Task statement ▸ Transcribe the records from the line containing "X171840000Y-92350000D03*" onward, up to and including the final line, exactly and without anything else.
═══
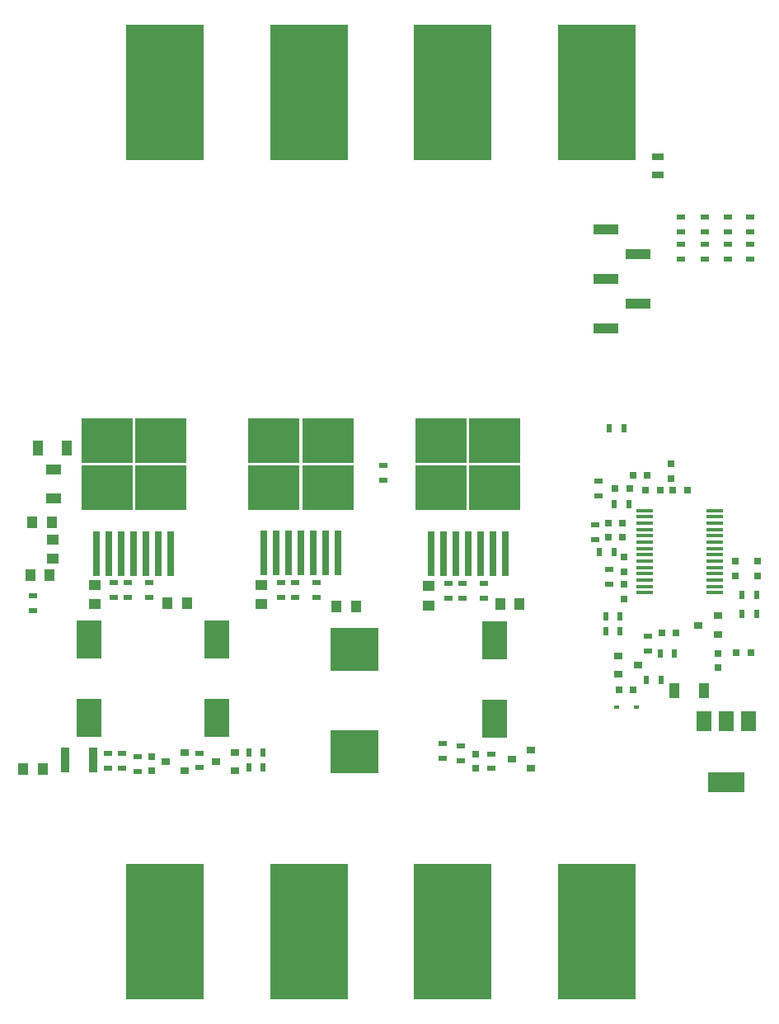
<source format=gbr>
G04 #@! TF.FileFunction,Paste,Top*
%FSLAX46Y46*%
G04 Gerber Fmt 4.6, Leading zero omitted, Abs format (unit mm)*
G04 Created by KiCad (PCBNEW 4.0.6) date 10/08/18 09:04:05*
%MOMM*%
%LPD*%
G01*
G04 APERTURE LIST*
%ADD10C,0.100000*%
%ADD11R,2.500000X4.000000*%
%ADD12R,1.000000X1.250000*%
%ADD13R,1.250000X1.000000*%
%ADD14R,1.600000X1.000000*%
%ADD15R,1.000000X1.600000*%
%ADD16R,0.800000X0.750000*%
%ADD17R,0.750000X0.800000*%
%ADD18R,0.900000X0.800000*%
%ADD19R,0.600000X0.450000*%
%ADD20R,1.750000X0.450000*%
%ADD21R,0.900000X0.500000*%
%ADD22R,0.500000X0.900000*%
%ADD23R,0.900000X2.500000*%
%ADD24R,1.300000X0.700000*%
%ADD25R,8.000000X14.000000*%
%ADD26R,0.800000X4.600000*%
%ADD27R,5.250000X4.550000*%
%ADD28R,5.000000X4.500000*%
%ADD29R,2.510000X1.000000*%
%ADD30R,3.800000X2.000000*%
%ADD31R,1.500000X2.000000*%
G04 APERTURE END LIST*
D10*
D11*
X119510000Y-108610000D03*
X119510000Y-116610000D03*
D12*
X113630000Y-96620000D03*
X115630000Y-96620000D03*
D13*
X115790000Y-98340000D03*
X115790000Y-100340000D03*
D14*
X115850000Y-94130000D03*
X115850000Y-91130000D03*
D15*
X114210000Y-88990000D03*
X117210000Y-88990000D03*
X182600000Y-113830000D03*
X179600000Y-113830000D03*
D12*
X114740000Y-121870000D03*
X112740000Y-121870000D03*
X113450000Y-102040000D03*
X115450000Y-102040000D03*
D16*
X173890000Y-113770000D03*
X175390000Y-113770000D03*
D17*
X184110000Y-110010000D03*
X184110000Y-111510000D03*
X159190000Y-121850000D03*
X159190000Y-120350000D03*
D16*
X187460000Y-109970000D03*
X185960000Y-109970000D03*
D17*
X125870000Y-120600000D03*
X125870000Y-122100000D03*
D16*
X175000000Y-93140000D03*
X173500000Y-93140000D03*
X172780000Y-96690000D03*
X174280000Y-96690000D03*
X175330000Y-91760000D03*
X176830000Y-91760000D03*
X176620000Y-93320000D03*
X178120000Y-93320000D03*
D17*
X185820000Y-102060000D03*
X185820000Y-100560000D03*
D16*
X180920000Y-93320000D03*
X179420000Y-93320000D03*
D17*
X179260000Y-90590000D03*
X179260000Y-92090000D03*
D12*
X129550000Y-104920000D03*
X127550000Y-104920000D03*
D13*
X120100000Y-105000000D03*
X120100000Y-103000000D03*
D16*
X172780000Y-98130000D03*
X174280000Y-98130000D03*
D12*
X146900000Y-105190000D03*
X144900000Y-105190000D03*
D13*
X137200000Y-105000000D03*
X137200000Y-103000000D03*
D17*
X188120000Y-102070000D03*
X188120000Y-100570000D03*
D12*
X163710000Y-104980000D03*
X161710000Y-104980000D03*
D13*
X154400000Y-105100000D03*
X154400000Y-103100000D03*
D17*
X174400000Y-104460000D03*
X174400000Y-102960000D03*
X174420000Y-101640000D03*
X174420000Y-100140000D03*
D18*
X164890000Y-121830000D03*
X164890000Y-119930000D03*
X162890000Y-120880000D03*
X184070000Y-108090000D03*
X184070000Y-106190000D03*
X182070000Y-107140000D03*
X134490000Y-122070000D03*
X134490000Y-120170000D03*
X132490000Y-121120000D03*
D19*
X175730000Y-115530000D03*
X173630000Y-115530000D03*
D20*
X176500000Y-95355000D03*
X176500000Y-96005000D03*
X176500000Y-96655000D03*
X176500000Y-97305000D03*
X176500000Y-97955000D03*
X176500000Y-98605000D03*
X176500000Y-99255000D03*
X176500000Y-99905000D03*
X176500000Y-100555000D03*
X176500000Y-101205000D03*
X176500000Y-101855000D03*
X176500000Y-102505000D03*
X176500000Y-103155000D03*
X176500000Y-103805000D03*
X183700000Y-103805000D03*
X183700000Y-103155000D03*
X183700000Y-102505000D03*
X183700000Y-101855000D03*
X183700000Y-101205000D03*
X183700000Y-100555000D03*
X183700000Y-99905000D03*
X183700000Y-99255000D03*
X183700000Y-98605000D03*
X183700000Y-97955000D03*
X183700000Y-97305000D03*
X183700000Y-96655000D03*
X183700000Y-96005000D03*
X183700000Y-95355000D03*
D21*
X155770000Y-119310000D03*
X155770000Y-120810000D03*
X113740000Y-104120000D03*
X113740000Y-105620000D03*
X124430000Y-122140000D03*
X124430000Y-120640000D03*
X176880000Y-109800000D03*
X176880000Y-108300000D03*
D22*
X178120000Y-110010000D03*
X179620000Y-110010000D03*
D23*
X119880000Y-120940000D03*
X116980000Y-120940000D03*
D21*
X130850000Y-121750000D03*
X130850000Y-120250000D03*
D22*
X137380000Y-121740000D03*
X135880000Y-121740000D03*
X137370000Y-120210000D03*
X135870000Y-120210000D03*
D21*
X121390000Y-120280000D03*
X121390000Y-121780000D03*
X122880000Y-121780000D03*
X122880000Y-120280000D03*
X157620000Y-119550000D03*
X157620000Y-121050000D03*
X160800000Y-120340000D03*
X160800000Y-121840000D03*
D22*
X176710000Y-112730000D03*
X178210000Y-112730000D03*
X173420000Y-94700000D03*
X174920000Y-94700000D03*
X172530000Y-107750000D03*
X174030000Y-107750000D03*
D21*
X149690000Y-92230000D03*
X149690000Y-90730000D03*
X171450000Y-98370000D03*
X171450000Y-96870000D03*
X125650000Y-102790000D03*
X125650000Y-104290000D03*
X187400000Y-66750000D03*
X187400000Y-65250000D03*
D22*
X172930000Y-86940000D03*
X174430000Y-86940000D03*
D21*
X187400000Y-68050000D03*
X187400000Y-69550000D03*
X122050000Y-102790000D03*
X122050000Y-104290000D03*
X123460000Y-102790000D03*
X123460000Y-104290000D03*
D22*
X171870000Y-99630000D03*
X173370000Y-99630000D03*
X188050000Y-103990000D03*
X186550000Y-103990000D03*
D21*
X142850000Y-102770000D03*
X142850000Y-104270000D03*
X185100000Y-66750000D03*
X185100000Y-65250000D03*
X180300000Y-69550000D03*
X180300000Y-68050000D03*
X185100000Y-68050000D03*
X185100000Y-69550000D03*
X139240000Y-102770000D03*
X139240000Y-104270000D03*
X140640000Y-102770000D03*
X140640000Y-104270000D03*
D22*
X186520000Y-106010000D03*
X188020000Y-106010000D03*
X172530000Y-106230000D03*
X174030000Y-106230000D03*
D21*
X160010000Y-102840000D03*
X160010000Y-104340000D03*
X182700000Y-66750000D03*
X182700000Y-65250000D03*
X180300000Y-65250000D03*
X180300000Y-66750000D03*
X182700000Y-68050000D03*
X182700000Y-69550000D03*
X156400000Y-102840000D03*
X156400000Y-104340000D03*
X157820000Y-102840000D03*
X157820000Y-104340000D03*
X172910000Y-102930000D03*
X172910000Y-101430000D03*
D24*
X177900000Y-59050000D03*
X177900000Y-60950000D03*
D21*
X171840000Y-92350000D03*
X171840000Y-93850000D03*
D16*
X179780000Y-107910000D03*
X178280000Y-107910000D03*
D18*
X129310000Y-122100000D03*
X129310000Y-120200000D03*
X127310000Y-121150000D03*
X173840000Y-110280000D03*
X173840000Y-112180000D03*
X175840000Y-111230000D03*
D25*
X156855000Y-52444845D03*
X142055000Y-52444845D03*
X127300000Y-52444845D03*
X156855000Y-138555180D03*
X171655000Y-138555180D03*
X127255000Y-138555180D03*
X142055000Y-138555180D03*
X171655000Y-52444845D03*
D11*
X161170000Y-108710000D03*
X161170000Y-116710000D03*
X132630000Y-108630000D03*
X132630000Y-116630000D03*
D26*
X154590000Y-99775000D03*
X155860000Y-99775000D03*
X157130000Y-99775000D03*
X158400000Y-99775000D03*
X159670000Y-99775000D03*
X160940000Y-99775000D03*
X162210000Y-99775000D03*
D27*
X161175000Y-88200000D03*
X155625000Y-93050000D03*
X155625000Y-88200000D03*
X161175000Y-93050000D03*
D26*
X137410000Y-99755000D03*
X138680000Y-99755000D03*
X139950000Y-99755000D03*
X141220000Y-99755000D03*
X142490000Y-99755000D03*
X143760000Y-99755000D03*
X145030000Y-99755000D03*
D27*
X143995000Y-88180000D03*
X138445000Y-93030000D03*
X138445000Y-88180000D03*
X143995000Y-93030000D03*
D26*
X120270000Y-99785000D03*
X121540000Y-99785000D03*
X122810000Y-99785000D03*
X124080000Y-99785000D03*
X125350000Y-99785000D03*
X126620000Y-99785000D03*
X127890000Y-99785000D03*
D27*
X126855000Y-88210000D03*
X121305000Y-93060000D03*
X121305000Y-88210000D03*
X126855000Y-93060000D03*
D28*
X146720000Y-120140000D03*
X146720000Y-109640000D03*
D29*
X172555000Y-66530000D03*
X172555000Y-71610000D03*
X172555000Y-76690000D03*
X175865000Y-69070000D03*
X175865000Y-74150000D03*
D30*
X184900000Y-123250000D03*
D31*
X184900000Y-116950000D03*
X182600000Y-116950000D03*
X187200000Y-116950000D03*
M02*

</source>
═══
Response to the exercise ▸
X171840000Y-92350000D03*
X171840000Y-93850000D03*
D16*
X179780000Y-107910000D03*
X178280000Y-107910000D03*
D18*
X129310000Y-122100000D03*
X129310000Y-120200000D03*
X127310000Y-121150000D03*
X173840000Y-110280000D03*
X173840000Y-112180000D03*
X175840000Y-111230000D03*
D25*
X156855000Y-52444845D03*
X142055000Y-52444845D03*
X127300000Y-52444845D03*
X156855000Y-138555180D03*
X171655000Y-138555180D03*
X127255000Y-138555180D03*
X142055000Y-138555180D03*
X171655000Y-52444845D03*
D11*
X161170000Y-108710000D03*
X161170000Y-116710000D03*
X132630000Y-108630000D03*
X132630000Y-116630000D03*
D26*
X154590000Y-99775000D03*
X155860000Y-99775000D03*
X157130000Y-99775000D03*
X158400000Y-99775000D03*
X159670000Y-99775000D03*
X160940000Y-99775000D03*
X162210000Y-99775000D03*
D27*
X161175000Y-88200000D03*
X155625000Y-93050000D03*
X155625000Y-88200000D03*
X161175000Y-93050000D03*
D26*
X137410000Y-99755000D03*
X138680000Y-99755000D03*
X139950000Y-99755000D03*
X141220000Y-99755000D03*
X142490000Y-99755000D03*
X143760000Y-99755000D03*
X145030000Y-99755000D03*
D27*
X143995000Y-88180000D03*
X138445000Y-93030000D03*
X138445000Y-88180000D03*
X143995000Y-93030000D03*
D26*
X120270000Y-99785000D03*
X121540000Y-99785000D03*
X122810000Y-99785000D03*
X124080000Y-99785000D03*
X125350000Y-99785000D03*
X126620000Y-99785000D03*
X127890000Y-99785000D03*
D27*
X126855000Y-88210000D03*
X121305000Y-93060000D03*
X121305000Y-88210000D03*
X126855000Y-93060000D03*
D28*
X146720000Y-120140000D03*
X146720000Y-109640000D03*
D29*
X172555000Y-66530000D03*
X172555000Y-71610000D03*
X172555000Y-76690000D03*
X175865000Y-69070000D03*
X175865000Y-74150000D03*
D30*
X184900000Y-123250000D03*
D31*
X184900000Y-116950000D03*
X182600000Y-116950000D03*
X187200000Y-116950000D03*
M02*

</source>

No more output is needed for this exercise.